** BEGIN Entries supplied **
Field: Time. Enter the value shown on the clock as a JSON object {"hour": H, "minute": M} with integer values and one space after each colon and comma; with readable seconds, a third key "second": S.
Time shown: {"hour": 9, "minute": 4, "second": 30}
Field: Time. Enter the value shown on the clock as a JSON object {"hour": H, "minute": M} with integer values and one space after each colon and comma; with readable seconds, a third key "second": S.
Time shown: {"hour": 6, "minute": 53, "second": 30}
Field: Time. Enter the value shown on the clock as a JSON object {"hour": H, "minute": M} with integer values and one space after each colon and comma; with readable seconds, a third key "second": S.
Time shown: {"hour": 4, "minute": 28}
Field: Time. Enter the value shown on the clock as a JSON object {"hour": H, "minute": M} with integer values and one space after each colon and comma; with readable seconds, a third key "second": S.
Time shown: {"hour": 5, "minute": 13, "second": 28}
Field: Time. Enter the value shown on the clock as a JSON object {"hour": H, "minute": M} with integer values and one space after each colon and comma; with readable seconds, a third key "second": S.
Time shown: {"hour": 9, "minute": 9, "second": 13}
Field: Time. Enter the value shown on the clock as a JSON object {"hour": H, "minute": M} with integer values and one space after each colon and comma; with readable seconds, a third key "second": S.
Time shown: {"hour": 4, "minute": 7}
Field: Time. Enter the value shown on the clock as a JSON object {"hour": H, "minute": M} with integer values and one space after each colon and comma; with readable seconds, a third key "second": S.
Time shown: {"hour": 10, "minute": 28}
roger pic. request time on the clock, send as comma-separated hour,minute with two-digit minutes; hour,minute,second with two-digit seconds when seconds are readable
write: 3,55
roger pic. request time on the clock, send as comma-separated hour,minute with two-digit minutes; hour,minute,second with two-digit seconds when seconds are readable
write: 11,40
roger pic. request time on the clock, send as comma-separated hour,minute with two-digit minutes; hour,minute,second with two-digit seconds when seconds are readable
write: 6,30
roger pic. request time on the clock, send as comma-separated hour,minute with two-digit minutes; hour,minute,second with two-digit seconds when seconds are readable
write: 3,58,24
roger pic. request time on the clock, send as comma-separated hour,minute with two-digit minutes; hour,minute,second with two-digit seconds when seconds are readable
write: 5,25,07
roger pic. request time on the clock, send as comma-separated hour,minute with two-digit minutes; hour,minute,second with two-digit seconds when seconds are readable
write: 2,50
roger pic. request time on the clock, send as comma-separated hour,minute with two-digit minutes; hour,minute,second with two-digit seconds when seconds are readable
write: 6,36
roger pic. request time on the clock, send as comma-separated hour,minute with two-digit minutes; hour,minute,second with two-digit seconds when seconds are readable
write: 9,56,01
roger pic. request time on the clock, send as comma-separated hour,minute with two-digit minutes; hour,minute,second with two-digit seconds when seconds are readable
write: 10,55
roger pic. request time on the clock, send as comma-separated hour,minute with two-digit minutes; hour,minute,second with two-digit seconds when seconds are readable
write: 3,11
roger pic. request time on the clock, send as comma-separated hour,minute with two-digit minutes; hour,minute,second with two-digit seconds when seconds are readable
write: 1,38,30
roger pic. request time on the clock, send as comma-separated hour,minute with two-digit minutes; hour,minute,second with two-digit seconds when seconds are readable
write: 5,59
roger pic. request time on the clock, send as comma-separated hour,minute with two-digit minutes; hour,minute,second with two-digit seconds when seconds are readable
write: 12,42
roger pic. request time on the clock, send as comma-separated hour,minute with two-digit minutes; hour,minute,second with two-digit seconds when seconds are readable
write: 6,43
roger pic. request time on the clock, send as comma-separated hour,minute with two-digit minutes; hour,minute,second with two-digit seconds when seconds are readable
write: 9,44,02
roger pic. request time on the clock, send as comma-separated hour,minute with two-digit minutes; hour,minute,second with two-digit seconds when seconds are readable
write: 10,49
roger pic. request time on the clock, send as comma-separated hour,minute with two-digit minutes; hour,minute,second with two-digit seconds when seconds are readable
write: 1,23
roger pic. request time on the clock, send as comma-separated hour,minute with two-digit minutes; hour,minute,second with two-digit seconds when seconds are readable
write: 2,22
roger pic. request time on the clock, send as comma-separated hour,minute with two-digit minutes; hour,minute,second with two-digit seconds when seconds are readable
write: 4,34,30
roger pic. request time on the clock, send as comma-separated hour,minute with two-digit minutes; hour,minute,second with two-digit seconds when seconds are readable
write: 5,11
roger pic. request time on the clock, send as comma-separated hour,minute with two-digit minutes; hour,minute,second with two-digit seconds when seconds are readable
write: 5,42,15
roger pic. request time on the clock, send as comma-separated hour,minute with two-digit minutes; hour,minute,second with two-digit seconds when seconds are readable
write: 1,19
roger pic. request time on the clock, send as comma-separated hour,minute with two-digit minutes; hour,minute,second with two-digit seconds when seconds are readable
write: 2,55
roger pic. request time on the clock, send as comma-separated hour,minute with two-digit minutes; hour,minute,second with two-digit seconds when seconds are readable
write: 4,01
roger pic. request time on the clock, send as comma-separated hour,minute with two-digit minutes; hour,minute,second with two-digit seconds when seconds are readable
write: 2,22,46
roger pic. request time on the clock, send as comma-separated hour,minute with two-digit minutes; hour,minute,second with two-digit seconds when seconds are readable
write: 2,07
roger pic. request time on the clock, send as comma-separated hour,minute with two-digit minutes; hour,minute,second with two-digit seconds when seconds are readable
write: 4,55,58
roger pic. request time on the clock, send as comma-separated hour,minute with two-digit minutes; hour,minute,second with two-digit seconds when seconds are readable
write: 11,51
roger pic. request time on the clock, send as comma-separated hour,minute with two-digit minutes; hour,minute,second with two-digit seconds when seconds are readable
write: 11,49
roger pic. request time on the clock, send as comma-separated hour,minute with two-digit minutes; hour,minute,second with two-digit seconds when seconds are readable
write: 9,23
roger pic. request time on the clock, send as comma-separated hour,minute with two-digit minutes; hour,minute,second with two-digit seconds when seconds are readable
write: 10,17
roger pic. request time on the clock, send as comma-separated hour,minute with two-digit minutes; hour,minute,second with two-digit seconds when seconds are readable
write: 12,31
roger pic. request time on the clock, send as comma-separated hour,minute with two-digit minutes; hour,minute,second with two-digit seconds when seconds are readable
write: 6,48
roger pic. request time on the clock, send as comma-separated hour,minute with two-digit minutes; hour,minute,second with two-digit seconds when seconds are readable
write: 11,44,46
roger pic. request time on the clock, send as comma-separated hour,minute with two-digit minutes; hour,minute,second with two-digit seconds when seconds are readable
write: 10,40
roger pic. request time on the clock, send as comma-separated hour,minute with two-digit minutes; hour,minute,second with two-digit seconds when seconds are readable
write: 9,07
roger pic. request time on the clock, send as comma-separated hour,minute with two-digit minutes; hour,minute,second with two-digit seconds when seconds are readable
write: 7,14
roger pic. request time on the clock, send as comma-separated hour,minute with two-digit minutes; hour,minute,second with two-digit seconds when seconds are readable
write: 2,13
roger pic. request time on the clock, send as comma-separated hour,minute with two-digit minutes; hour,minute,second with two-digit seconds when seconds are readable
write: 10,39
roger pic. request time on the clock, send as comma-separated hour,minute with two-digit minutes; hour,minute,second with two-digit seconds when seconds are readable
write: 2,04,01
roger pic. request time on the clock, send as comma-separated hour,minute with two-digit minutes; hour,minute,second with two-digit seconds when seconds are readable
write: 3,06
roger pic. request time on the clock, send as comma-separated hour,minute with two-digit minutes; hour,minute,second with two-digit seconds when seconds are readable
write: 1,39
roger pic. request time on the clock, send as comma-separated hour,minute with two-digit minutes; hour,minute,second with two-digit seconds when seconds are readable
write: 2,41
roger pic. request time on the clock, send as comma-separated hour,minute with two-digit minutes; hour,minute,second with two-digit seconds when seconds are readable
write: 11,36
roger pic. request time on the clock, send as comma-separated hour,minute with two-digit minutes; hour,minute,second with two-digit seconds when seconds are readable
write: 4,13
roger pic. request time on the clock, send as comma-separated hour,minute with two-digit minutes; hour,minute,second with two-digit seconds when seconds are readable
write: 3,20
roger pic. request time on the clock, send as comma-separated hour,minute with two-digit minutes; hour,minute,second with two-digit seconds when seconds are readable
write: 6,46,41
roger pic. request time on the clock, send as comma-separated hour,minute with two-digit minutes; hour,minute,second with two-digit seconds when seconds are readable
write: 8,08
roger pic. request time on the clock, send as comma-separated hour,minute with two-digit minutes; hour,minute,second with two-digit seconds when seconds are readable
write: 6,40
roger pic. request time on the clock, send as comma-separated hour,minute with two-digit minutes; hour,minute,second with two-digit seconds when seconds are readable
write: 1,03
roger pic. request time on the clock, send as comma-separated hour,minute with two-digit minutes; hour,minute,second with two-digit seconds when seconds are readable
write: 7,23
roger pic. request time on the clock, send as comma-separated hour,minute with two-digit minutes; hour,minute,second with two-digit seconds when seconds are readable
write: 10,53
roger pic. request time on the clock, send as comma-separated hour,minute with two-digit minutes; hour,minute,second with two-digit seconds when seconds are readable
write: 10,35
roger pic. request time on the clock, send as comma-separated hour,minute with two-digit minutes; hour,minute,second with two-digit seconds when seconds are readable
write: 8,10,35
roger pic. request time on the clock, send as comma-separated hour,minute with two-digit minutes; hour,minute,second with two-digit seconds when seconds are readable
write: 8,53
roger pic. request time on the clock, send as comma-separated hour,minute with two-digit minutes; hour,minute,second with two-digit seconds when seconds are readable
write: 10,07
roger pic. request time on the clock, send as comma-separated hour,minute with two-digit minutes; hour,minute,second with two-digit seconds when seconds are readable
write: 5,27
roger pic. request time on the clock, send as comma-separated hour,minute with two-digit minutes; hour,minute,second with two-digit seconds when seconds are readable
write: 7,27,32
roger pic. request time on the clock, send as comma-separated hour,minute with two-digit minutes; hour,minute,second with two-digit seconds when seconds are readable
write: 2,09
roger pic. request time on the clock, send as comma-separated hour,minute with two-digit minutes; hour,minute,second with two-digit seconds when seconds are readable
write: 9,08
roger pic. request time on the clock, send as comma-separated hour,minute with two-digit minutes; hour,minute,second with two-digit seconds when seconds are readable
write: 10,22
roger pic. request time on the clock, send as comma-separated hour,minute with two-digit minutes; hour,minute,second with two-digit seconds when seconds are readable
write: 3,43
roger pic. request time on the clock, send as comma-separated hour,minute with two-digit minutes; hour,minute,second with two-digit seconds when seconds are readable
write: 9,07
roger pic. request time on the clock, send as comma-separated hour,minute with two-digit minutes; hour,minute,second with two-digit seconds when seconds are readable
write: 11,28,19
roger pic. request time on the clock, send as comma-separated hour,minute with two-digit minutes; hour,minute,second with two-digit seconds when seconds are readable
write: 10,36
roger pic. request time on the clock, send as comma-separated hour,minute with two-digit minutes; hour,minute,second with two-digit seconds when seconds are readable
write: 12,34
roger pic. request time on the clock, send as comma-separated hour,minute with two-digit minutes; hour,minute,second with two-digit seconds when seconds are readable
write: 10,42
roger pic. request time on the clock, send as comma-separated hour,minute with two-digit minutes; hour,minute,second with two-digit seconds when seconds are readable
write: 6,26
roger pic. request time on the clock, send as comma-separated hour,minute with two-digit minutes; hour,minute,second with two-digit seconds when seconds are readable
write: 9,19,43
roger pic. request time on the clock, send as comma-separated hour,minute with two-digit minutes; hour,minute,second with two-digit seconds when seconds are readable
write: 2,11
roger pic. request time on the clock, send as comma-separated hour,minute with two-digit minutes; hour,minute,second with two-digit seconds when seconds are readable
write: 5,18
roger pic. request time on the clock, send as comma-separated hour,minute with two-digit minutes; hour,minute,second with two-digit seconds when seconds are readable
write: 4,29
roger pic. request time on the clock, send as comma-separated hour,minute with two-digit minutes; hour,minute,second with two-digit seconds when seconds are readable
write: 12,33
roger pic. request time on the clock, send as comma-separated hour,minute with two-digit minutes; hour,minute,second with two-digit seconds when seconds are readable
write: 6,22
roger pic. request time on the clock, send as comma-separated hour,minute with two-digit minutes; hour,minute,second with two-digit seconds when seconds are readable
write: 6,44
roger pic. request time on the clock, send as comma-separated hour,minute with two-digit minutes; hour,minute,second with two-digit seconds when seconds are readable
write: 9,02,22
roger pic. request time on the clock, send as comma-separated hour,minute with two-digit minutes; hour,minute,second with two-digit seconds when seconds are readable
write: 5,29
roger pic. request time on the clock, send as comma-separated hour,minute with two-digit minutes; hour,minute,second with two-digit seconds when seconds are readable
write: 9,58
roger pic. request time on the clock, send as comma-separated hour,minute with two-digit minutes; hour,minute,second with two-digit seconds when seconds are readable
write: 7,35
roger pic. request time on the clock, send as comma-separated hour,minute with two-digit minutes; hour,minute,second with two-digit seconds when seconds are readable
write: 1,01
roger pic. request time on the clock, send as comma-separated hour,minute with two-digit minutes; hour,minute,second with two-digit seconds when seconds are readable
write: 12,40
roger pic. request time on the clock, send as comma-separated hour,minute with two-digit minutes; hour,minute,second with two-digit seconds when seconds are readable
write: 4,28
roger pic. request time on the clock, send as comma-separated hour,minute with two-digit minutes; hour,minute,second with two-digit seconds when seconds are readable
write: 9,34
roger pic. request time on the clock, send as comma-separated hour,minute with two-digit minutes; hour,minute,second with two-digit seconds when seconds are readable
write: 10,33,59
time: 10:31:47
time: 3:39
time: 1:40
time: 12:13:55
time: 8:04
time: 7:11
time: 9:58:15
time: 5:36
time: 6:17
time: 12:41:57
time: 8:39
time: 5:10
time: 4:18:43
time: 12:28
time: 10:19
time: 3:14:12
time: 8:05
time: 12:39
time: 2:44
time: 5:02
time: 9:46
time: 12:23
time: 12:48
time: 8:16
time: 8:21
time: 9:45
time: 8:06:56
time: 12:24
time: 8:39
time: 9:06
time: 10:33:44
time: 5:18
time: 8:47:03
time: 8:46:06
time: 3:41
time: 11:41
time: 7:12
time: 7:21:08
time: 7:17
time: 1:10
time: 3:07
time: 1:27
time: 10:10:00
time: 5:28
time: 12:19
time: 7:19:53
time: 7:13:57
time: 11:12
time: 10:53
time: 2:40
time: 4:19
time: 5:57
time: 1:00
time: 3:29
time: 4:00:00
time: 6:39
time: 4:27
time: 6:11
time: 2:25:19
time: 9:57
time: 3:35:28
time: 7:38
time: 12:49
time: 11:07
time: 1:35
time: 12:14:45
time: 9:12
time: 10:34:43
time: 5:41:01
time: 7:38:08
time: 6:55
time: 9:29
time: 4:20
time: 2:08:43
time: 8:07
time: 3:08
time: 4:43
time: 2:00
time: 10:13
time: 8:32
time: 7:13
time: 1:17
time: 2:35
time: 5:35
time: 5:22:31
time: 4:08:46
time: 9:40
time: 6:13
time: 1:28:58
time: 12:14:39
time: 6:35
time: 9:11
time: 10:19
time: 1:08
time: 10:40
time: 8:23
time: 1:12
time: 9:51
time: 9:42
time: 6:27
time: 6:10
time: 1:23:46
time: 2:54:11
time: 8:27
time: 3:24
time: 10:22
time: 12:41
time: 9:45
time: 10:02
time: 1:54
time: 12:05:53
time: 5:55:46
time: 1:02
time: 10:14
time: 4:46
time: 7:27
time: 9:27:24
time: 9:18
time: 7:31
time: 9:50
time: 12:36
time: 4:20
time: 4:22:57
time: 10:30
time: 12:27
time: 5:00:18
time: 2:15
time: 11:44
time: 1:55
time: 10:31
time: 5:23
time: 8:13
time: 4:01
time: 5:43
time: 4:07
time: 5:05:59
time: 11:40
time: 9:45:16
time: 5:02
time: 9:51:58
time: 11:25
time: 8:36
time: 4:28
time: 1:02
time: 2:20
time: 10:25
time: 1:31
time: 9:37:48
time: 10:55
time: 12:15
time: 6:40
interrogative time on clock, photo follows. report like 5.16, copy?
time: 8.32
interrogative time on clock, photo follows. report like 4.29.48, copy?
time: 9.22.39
** END Entries supplied **
### Problem to solve
Rename "time" to "reading" in the records, starting at the line that contains "time: 12:19" and ending at the line that contains "time: 5:22:31". Give back only those lines with everything else unchanged.

### Right answer
reading: 12:19
reading: 7:19:53
reading: 7:13:57
reading: 11:12
reading: 10:53
reading: 2:40
reading: 4:19
reading: 5:57
reading: 1:00
reading: 3:29
reading: 4:00:00
reading: 6:39
reading: 4:27
reading: 6:11
reading: 2:25:19
reading: 9:57
reading: 3:35:28
reading: 7:38
reading: 12:49
reading: 11:07
reading: 1:35
reading: 12:14:45
reading: 9:12
reading: 10:34:43
reading: 5:41:01
reading: 7:38:08
reading: 6:55
reading: 9:29
reading: 4:20
reading: 2:08:43
reading: 8:07
reading: 3:08
reading: 4:43
reading: 2:00
reading: 10:13
reading: 8:32
reading: 7:13
reading: 1:17
reading: 2:35
reading: 5:35
reading: 5:22:31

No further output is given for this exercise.